Winter-only wheelset - are tubes a mistake?

one piece crank

Well-Known Member
So I can get a decent 2nd wheelset for little coin (lightly used or even new closeouts), but they are not tubeless ready. If I'm only planning to use these for studded winter tires, am I making a mistake going with tubes? Should I just save up until I can build a tubeless wheelset?
 

Magic

Formerly 1sh0t1b33r
Team MTBNJ Halter's
Are the studded tires tubeless ready? If not, that may answer your question already that you can use tubes. Normally you do want to run lower pressures riding in snow and such, but that's not as much the case with studded tires anyway as you have the addition of studs for traction.

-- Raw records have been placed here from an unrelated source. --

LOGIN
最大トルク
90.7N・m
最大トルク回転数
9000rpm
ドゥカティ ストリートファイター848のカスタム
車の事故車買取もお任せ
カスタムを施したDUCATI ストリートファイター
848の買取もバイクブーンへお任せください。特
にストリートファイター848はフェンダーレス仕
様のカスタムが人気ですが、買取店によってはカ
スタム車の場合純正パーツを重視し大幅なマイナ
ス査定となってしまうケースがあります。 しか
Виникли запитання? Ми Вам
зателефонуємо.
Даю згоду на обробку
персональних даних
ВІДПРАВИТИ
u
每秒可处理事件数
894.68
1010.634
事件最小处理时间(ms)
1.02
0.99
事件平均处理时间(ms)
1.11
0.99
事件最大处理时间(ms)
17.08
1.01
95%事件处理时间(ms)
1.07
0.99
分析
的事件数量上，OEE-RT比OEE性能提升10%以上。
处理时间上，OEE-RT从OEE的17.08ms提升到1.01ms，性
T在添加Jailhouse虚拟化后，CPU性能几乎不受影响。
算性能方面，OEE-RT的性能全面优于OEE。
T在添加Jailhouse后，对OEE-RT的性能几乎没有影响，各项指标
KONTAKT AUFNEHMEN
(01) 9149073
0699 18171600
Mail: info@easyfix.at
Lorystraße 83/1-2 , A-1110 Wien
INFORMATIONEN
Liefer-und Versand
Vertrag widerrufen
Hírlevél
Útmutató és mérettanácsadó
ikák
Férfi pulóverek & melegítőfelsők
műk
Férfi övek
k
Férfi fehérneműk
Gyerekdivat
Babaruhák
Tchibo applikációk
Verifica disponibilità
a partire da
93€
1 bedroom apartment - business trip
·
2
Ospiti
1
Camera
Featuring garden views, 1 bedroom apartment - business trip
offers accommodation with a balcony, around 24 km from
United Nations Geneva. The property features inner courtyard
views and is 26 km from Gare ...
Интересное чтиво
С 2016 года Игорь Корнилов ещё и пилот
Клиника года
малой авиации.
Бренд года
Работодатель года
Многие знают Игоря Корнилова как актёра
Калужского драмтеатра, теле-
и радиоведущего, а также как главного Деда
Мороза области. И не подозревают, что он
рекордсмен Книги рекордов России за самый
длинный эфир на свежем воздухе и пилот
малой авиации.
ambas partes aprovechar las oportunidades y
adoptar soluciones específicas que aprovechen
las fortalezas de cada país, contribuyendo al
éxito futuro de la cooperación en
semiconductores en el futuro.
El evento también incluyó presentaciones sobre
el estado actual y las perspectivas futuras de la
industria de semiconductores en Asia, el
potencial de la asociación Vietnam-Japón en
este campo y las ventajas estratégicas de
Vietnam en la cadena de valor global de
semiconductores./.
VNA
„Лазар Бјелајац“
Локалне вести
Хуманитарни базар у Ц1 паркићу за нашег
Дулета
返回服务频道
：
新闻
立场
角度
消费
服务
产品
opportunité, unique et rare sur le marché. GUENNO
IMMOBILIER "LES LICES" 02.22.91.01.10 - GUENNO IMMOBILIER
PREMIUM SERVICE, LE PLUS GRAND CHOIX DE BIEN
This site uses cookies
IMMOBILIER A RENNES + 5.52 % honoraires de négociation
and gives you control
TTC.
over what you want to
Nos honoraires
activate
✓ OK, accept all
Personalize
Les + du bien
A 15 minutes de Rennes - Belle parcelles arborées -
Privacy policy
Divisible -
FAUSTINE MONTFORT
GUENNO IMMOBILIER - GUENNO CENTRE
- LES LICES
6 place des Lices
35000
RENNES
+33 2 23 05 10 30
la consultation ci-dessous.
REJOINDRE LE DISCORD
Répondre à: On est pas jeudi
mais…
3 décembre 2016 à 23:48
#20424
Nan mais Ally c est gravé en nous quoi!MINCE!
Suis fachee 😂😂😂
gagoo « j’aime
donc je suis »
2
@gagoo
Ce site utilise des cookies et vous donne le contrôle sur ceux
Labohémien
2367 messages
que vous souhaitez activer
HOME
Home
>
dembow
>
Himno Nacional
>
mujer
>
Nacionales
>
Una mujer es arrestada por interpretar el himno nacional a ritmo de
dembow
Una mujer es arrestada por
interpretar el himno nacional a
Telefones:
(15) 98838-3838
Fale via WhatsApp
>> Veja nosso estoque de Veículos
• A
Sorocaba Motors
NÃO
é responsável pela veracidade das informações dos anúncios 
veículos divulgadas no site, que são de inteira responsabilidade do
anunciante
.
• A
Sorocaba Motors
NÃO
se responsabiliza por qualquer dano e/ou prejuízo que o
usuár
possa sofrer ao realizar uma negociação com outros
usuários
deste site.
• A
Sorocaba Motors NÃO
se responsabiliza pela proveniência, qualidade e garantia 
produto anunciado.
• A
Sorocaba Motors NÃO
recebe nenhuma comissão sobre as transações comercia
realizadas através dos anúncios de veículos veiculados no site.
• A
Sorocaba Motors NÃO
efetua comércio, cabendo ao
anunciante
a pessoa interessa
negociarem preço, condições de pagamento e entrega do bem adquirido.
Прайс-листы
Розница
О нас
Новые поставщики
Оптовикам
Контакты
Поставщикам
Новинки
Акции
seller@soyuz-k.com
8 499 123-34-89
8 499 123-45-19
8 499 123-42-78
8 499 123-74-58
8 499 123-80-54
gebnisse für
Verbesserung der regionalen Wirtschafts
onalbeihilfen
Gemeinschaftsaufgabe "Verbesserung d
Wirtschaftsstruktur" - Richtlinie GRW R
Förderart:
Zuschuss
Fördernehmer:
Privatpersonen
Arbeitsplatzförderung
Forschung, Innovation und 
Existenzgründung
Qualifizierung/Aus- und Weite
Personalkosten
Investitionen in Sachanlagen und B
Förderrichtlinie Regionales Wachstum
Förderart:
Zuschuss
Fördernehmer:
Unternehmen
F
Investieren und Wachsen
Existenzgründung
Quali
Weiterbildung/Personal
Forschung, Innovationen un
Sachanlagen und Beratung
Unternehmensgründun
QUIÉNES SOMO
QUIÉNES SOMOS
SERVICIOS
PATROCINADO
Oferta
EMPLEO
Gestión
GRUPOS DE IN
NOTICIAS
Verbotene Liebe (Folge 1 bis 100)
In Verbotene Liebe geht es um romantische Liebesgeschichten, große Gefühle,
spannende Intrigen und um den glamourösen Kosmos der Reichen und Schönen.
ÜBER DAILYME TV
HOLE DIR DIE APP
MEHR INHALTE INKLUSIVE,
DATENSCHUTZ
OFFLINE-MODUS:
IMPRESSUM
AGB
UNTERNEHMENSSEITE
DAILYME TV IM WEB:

If you got some wheels for free, I'd say to try ghetto tubeless. If you are buying wheels, just wait for a deal on some tubeless ones.
 

grilledcheeseking

Well-Known Member
If you're using these on trails and transporting bike in car, have at it.
If these are for a commuter or a bike that's going on a rack, I'd personally think about a wheelset that's nearly expendable.
Or maybe you're better than I am about hosing the salt off the winter bike.
Something to think about anyway.
 

Johnny Utah

Well-Known Member
So I can get a decent 2nd wheelset for little coin (lightly used or even new closeouts), but they are not tubeless ready. If I'm only planning to use these for studded winter tires, am I making a mistake going with tubes? Should I just save up until I can build a tubeless wheelset?
My issue with tubes on a fat bike is they attract thorns very well. Originally I went tubeless not for all the awesome benefits (weight, air pressure, tire growth/conformity), but because I kept patching tubes.....like every ride at Allaire. Save for tubeless and/or look for a second hand wheelset. What hub demensions are you using?
 

one piece crank

Well-Known Member
I hear you on the thorns - picked-up a handful in my first few days on the fat bike (on trials my SS seemed to miss them?).

Consensus seems to go with tubeless, which I think I already agreed with when I posted. I'm riding 150/197 thru axles.
 

Johnny Utah

Well-Known Member
I hear you on the thorns - picked-up a handful in my first few days on the fat bike (on trials my SS seemed to miss them?).

Consensus seems to go with tubeless, which I think I already agreed with when I posted. I'm riding 150/197 thru axles.
There are a good amount of second hand wheels for that hub width on pink bike, eBay and many Facebook groups. That being said the surly rims are relative cheap, very strong and setup tubeless easy. I prefer the Marge lite for summer or a bike that will not see 5” tires. The rolling Daryl is the best all around IMO for 4/5” tires when not racing. The clown shoes is a bit much in NJ unless you will only use the bike for sand and deep snow with 5” tires.
 

Steve Vai

Endurance Guy: Tolerates most of us.
So I can get a decent 2nd wheelset for little coin (lightly used or even new closeouts), but they are not tubeless ready. If I'm only planning to use these for studded winter tires, am I making a mistake going with tubes? Should I just save up until I can build a tubeless wheelset?

Simple question. What wheels are you running on a Fat Bike that aren't Winter compatible?
 

one piece crank

Well-Known Member
Jim - semantics - referring to a set of wheels with studded tired that I only plan to use in the winter. Essentially so it's easy to switch - one wheel set studded, one not.